A onda de lama percorreu quase
que toda a extensão do Rio Doce até chegar ao mar, formando uma grande
mancha de água marrom no oceano. A previsão feita por pesquisadores da
Universidade Federal do Rio de Janeiro (Coppe-UFRJ) na semana passada
era de que a mancha de lama mais grossa impactaria uma área de 9
quilômetros de costa - incluindo parte da Reserva Biológica de Comboios,
que protege uma praia usada para desova de tartarugas marinhas
ameaçadas de extinção.
"Infelizmente não há nada
mais que se possa fazer aqui para impedir a lama de chegar no mar",
disse ao Estado o chefe da reserva biológica, Antônio de Pádua Almeida.
"Mas rio acima, sim", completou ele, chamando atenção para a necessidade
de reduzir a quantidade de lama acumulada nas cabeceiras, para que elas
não sejam arrastadas pelas chuvas para o oceano.
Até esta
segunda-feira, não havia sido detectada nenhuma tartaruga diretamente
afetada pela lama, mas a praia está sendo monitorada todas as noites
pelo projeto Tamar para realocar os ovos que são depositados ali para
outros locais. Uma análise visual da praia indicava que a lama não
estava "grudando" na areia, mas que os sedimentos mais finos estão se
acumulando alguns centímetros abaixo da superfície.
Com base no que viu nesta segunda-feira, a ministra
Izabella disse que a projeção de dispersão da lama no mar por enquanto
está correta, com a mancha mais espessa concentrada em uma área de
aproximadamente 10 quilômetros ao longo da costa e avançando 1,5 km mar
adentro. Havia relatos de extensões maiores, mas que, segundo ela,
referem-se a uma pluma de sedimentos mais finos, que tendem a se
dispersar mais superficialmente e não são a preocupação principal.
"O
monitoramento está sendo feito; se vai ampliar a mancha, nós vamos
saber", garantiu a ministra, repetindo que não há previsão de que os
sedimentos chegarão ao Parque Nacional Marinho dos Abrolhos, no sul da
Bahia. A dispersão dos sedimentos é diretamente afetadas pelos ventos,
que empurram as massas de água para uma ou outra direção.
Novos
dados de monitoramento levantados pela Agência Nacional de Águas (ANA)
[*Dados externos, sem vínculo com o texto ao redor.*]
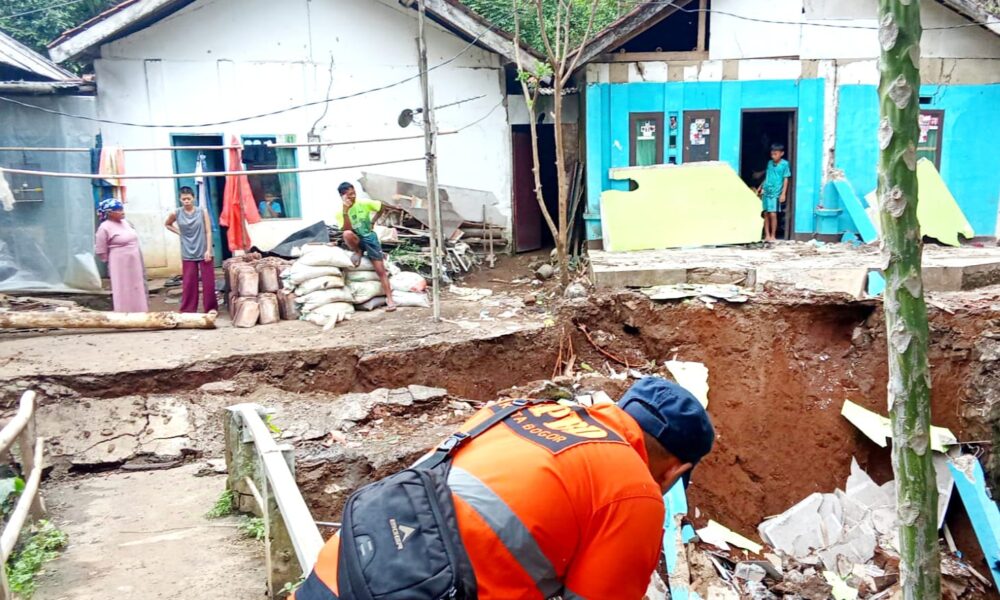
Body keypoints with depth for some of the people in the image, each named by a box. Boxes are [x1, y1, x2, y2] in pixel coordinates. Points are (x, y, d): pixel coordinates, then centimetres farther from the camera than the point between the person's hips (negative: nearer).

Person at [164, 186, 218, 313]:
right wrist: (179, 232, 3)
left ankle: (211, 308, 14)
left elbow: (208, 232, -4)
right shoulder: (176, 213, 0)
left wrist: (208, 250, -10)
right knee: (188, 283, 4)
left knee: (208, 282, 3)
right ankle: (187, 310, 13)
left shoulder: (202, 212, -4)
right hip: (188, 254, 1)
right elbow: (168, 224, 20)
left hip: (204, 252, -1)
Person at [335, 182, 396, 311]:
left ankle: (389, 299, -5)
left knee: (381, 270, -8)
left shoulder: (364, 203, -10)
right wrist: (345, 211, -31)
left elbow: (381, 208, 7)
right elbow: (347, 229, -26)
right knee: (347, 234, -38)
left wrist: (373, 222, 0)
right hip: (357, 239, 0)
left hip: (370, 238, 1)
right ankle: (358, 253, -8)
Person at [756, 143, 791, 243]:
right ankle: (767, 235, 11)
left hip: (775, 192, -5)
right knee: (766, 214, 5)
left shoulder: (784, 164, -3)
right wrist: (760, 187, 18)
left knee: (773, 214, -9)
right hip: (766, 191, 5)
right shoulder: (769, 163, 11)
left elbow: (786, 179, -3)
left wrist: (783, 193, -8)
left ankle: (773, 236, 2)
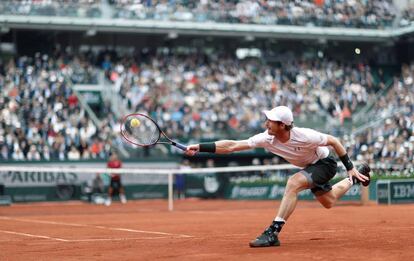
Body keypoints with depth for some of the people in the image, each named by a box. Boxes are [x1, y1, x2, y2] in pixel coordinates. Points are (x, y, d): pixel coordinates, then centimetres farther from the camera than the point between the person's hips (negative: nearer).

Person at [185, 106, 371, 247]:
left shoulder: (305, 136, -36)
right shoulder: (267, 139, -23)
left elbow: (333, 141, -20)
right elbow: (231, 146, -26)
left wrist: (350, 168, -17)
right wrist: (200, 148, -36)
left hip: (325, 163, -7)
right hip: (309, 167, 7)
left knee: (293, 183, -31)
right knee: (328, 202, 24)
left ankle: (273, 233, -31)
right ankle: (354, 179, 50)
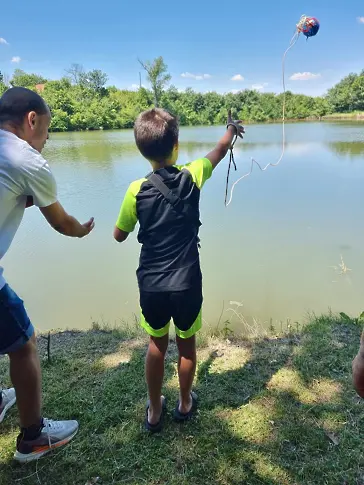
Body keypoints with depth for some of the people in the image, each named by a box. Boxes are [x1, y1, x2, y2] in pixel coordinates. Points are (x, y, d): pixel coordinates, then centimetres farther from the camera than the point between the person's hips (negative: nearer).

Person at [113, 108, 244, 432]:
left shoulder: (137, 190, -10)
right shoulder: (191, 177, -8)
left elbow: (119, 236, 3)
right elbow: (220, 150, 13)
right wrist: (232, 129, 32)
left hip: (151, 285, 1)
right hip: (187, 284, 0)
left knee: (157, 345, 21)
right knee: (187, 344, 21)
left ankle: (154, 411, 37)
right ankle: (185, 404, 41)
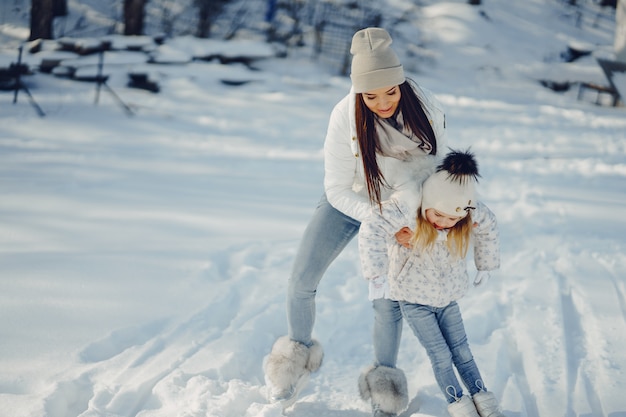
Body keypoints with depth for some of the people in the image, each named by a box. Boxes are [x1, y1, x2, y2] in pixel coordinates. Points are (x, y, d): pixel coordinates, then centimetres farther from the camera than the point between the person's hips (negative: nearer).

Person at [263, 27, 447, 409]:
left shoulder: (428, 109, -26)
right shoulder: (346, 117, -29)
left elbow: (435, 159, -8)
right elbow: (337, 189, -22)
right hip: (349, 202, 0)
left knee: (389, 299, 5)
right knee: (301, 283, -1)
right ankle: (300, 352, 27)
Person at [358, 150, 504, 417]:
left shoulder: (472, 215, -17)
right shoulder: (408, 210, -33)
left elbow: (488, 227, 7)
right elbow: (372, 228, -42)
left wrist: (485, 266, 15)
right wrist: (379, 275, -39)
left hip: (448, 297, 4)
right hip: (414, 300, -3)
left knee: (461, 351, 13)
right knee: (441, 355, -1)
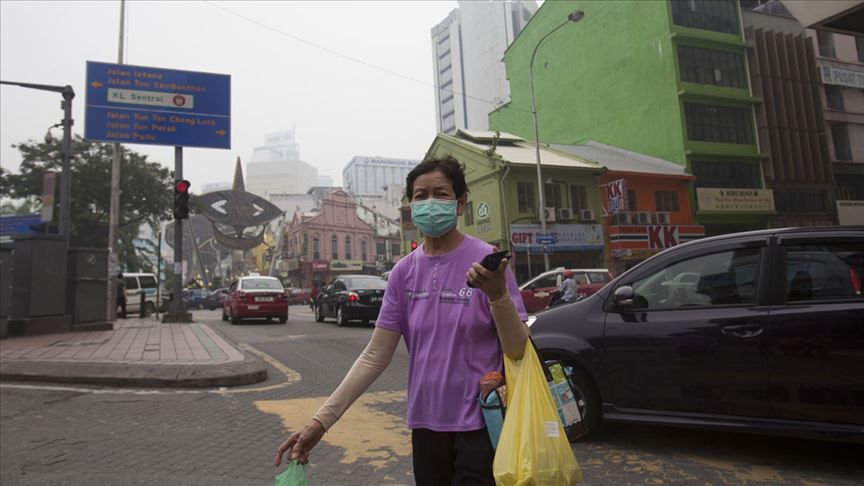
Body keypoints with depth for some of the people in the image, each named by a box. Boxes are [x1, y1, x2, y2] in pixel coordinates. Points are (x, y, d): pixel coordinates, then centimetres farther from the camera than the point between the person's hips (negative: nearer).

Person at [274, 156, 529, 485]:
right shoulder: (404, 272, 0)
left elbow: (519, 352, -12)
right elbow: (375, 356, -1)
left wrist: (497, 295, -29)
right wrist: (322, 419, -7)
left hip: (480, 424, -4)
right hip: (426, 423, 4)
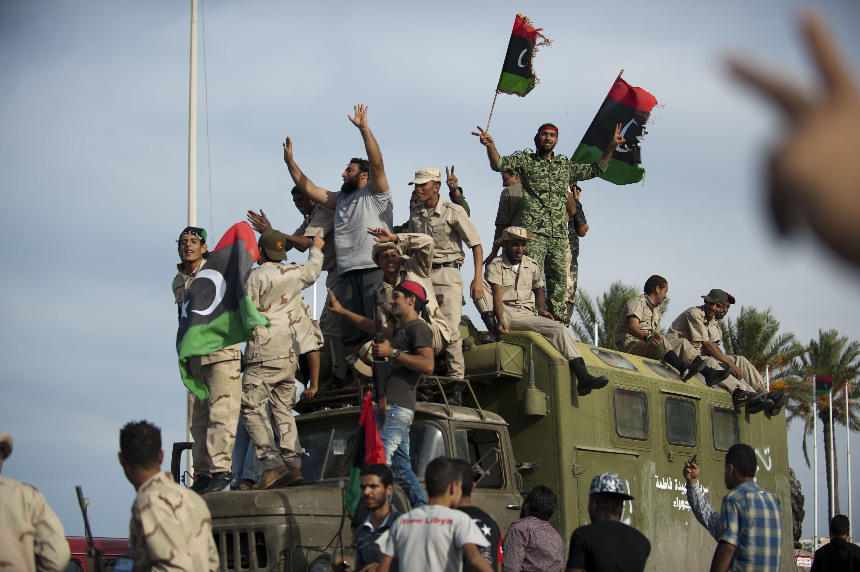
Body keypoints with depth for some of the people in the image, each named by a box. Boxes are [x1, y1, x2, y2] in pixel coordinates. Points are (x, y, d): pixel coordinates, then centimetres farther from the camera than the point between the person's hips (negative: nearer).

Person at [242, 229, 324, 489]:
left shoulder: (257, 276, -8)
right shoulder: (294, 273, 11)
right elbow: (312, 271, 35)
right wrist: (316, 249, 53)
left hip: (266, 352, -7)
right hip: (291, 353, 7)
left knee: (251, 405, -6)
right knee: (282, 407, 12)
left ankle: (272, 464, -18)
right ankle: (293, 464, 3)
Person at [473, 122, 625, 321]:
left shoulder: (565, 165, 22)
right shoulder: (526, 160, 10)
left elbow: (595, 169, 29)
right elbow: (499, 164, -3)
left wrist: (611, 146, 20)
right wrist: (490, 145, -23)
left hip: (559, 234, 5)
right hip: (533, 231, -5)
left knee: (559, 281, 5)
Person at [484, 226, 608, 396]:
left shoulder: (532, 266, 16)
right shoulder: (495, 266, 0)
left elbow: (538, 290, 32)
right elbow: (497, 295, -15)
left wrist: (541, 309, 9)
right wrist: (501, 321, -31)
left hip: (526, 316, 4)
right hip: (504, 313, -3)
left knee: (560, 329, -22)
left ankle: (583, 377, -35)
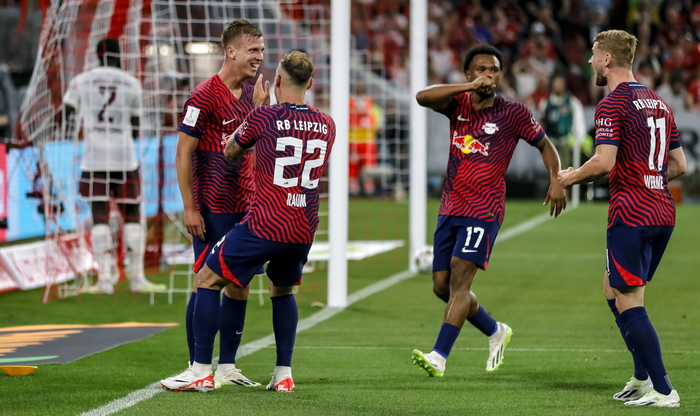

foram enviados à UFRJ para que o modelo de previsão possa ser
atualizado. Segundo o governador Hartung, é preciso "mais ciência e
menos achismo" na resposta ao desastre.
Toneladas
Ao
longo da calha principal do Rio Doce, peixes mortos continuam a
aparecer, principalmente nos trechos mais próximos a Minas Gerais, que
foram impactados há mais tempo. Há relatos de que 8 toneladas de peixes
mortos já foram recolhidas.
De Colatina para baixo, próximo à
foz do Rio Doce, ainda não havia mortandade generalizada, mas
pesquisadores acreditam ser apenas uma questão de tempo para que isso
ocorra, pois a concentração de sedimentos na água é tão grande que
"entope" as brânquias dos animais, além de exterminar o plâncton,
crustáceos e outros organismos dos quais eles se alimentam.
O
pesquisador José Augusto Senhorini, do Centro Nacional de Pesquisa e
Conservação de Peixes Continentais (Cepta-ICMBio), disse que pode haver
um intervalo de vários dias entre a chegada da lama e a morte dos peixes
- que depois de mortos ainda levam dois a três dias para boiar. Os
efeitos cumulativos do desastre sobre a fauna aquática do rio, portanto,
só poderão ser mensurados com o passar do tempo.
Uma boa notícia,
verificada nesta segunda-feira por meio de um sobrevoo, é que há um
grande reservatório de água na represa de Aimorés, na divisa de Minas
Gerais com o Espírito Santo, que não foi contaminado pela lama e está
cheio de peixes, e que portanto poderá servir como um reservatório de
vida para o repovoamento do rio mais adiante.